Data items:
_ _ _ _
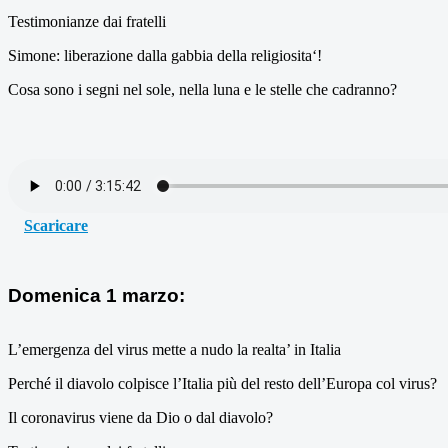
Testimonianze dai fratelli
Simone: liberazione dalla gabbia della religiosita‘!
Cosa sono i segni nel sole, nella luna e le stelle che cadranno?
Scaricare
Domenica 1 marzo:
L’emergenza del virus mette a nudo la realta’ in Italia
Perché il diavolo colpisce l’Italia più del resto dell’Europa col virus?
Il coronavirus viene da Dio o dal diavolo?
_ _ _ _
Using the entries above, state the number of lines that include "diavolo". Add nothing else.

2